[[ TASK DATA open ]]

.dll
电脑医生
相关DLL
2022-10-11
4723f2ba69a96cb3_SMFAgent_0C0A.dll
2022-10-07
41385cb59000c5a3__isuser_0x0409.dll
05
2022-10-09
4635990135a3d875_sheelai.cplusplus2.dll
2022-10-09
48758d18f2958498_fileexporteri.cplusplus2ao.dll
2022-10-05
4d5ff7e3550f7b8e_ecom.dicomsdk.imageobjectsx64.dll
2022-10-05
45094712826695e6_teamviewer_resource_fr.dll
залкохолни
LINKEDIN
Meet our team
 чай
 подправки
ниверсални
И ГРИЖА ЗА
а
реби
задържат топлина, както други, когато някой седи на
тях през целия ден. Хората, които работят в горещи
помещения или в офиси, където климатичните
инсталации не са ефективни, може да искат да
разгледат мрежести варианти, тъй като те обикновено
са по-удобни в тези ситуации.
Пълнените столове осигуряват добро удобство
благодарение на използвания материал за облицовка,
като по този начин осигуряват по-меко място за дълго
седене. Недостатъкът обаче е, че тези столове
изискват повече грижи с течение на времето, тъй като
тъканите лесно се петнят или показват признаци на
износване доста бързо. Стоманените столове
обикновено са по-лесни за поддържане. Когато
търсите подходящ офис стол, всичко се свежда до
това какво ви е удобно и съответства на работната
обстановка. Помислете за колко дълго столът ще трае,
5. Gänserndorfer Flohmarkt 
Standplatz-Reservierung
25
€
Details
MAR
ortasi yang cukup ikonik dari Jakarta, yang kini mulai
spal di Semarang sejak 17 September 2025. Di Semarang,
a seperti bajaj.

[[ TASK DATA closed ]]
[[ TASK DATA open ]]

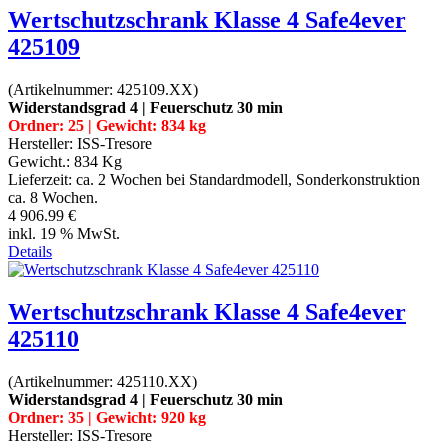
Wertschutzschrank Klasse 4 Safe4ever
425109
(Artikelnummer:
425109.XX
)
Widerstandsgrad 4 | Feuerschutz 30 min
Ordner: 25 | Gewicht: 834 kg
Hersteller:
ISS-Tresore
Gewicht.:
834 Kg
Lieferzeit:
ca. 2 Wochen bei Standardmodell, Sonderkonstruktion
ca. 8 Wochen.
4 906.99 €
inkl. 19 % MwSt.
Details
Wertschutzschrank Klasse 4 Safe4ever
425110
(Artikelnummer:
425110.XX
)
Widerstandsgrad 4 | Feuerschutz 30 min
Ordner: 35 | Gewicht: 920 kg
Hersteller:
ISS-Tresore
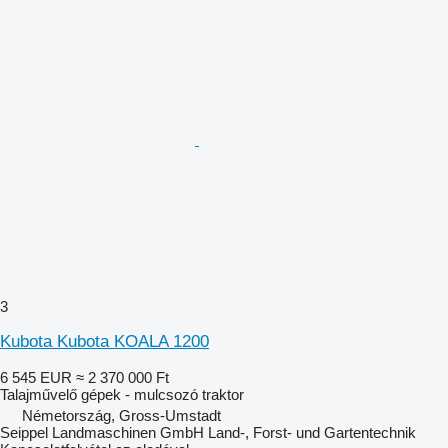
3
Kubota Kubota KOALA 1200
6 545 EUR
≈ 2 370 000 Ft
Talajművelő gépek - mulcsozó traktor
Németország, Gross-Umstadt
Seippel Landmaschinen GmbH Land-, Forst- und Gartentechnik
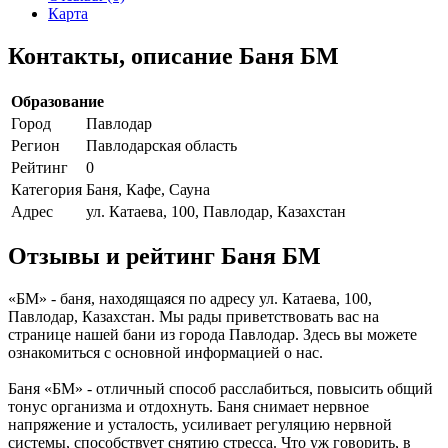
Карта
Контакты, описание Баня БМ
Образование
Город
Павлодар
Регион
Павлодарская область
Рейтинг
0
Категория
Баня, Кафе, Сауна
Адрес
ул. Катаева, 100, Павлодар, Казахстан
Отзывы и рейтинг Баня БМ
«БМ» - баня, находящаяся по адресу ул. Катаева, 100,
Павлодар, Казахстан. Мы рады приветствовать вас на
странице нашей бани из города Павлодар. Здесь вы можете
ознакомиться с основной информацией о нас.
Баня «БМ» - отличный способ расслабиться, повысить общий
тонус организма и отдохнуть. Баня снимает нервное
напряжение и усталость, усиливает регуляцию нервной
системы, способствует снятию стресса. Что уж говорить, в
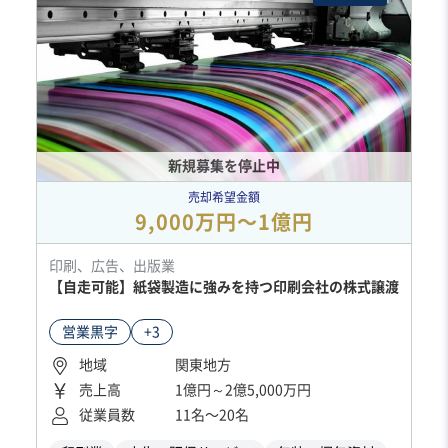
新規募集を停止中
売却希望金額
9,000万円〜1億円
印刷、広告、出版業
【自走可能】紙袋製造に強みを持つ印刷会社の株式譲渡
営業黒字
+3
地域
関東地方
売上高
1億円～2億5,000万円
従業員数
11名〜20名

[[ TASK DATA closed ]]
[[ TASK DATA open ]]

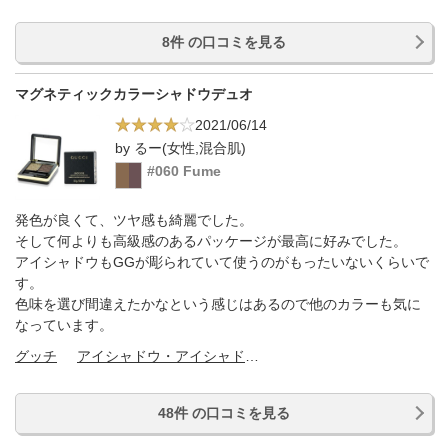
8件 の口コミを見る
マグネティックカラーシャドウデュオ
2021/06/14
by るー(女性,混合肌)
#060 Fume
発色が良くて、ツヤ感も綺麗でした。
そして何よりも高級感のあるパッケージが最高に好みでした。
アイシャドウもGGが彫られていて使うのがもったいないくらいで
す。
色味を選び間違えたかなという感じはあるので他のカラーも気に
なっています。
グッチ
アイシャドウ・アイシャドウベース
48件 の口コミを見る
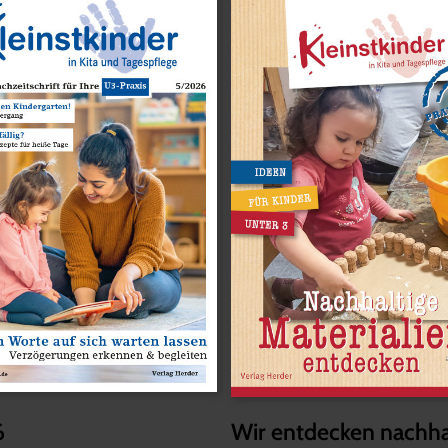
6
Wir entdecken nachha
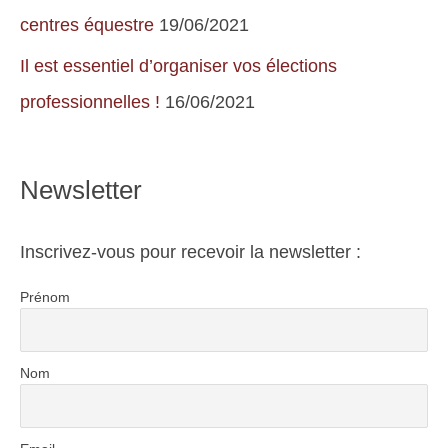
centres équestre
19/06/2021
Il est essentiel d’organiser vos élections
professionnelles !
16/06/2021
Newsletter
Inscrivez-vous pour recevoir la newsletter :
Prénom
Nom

[[ TASK DATA closed ]]

TASK INSTRUCTIONS:
Within the entries, count the lines that contain the word "Катаева". Give that number and no more.

TASK OUTPUT:
2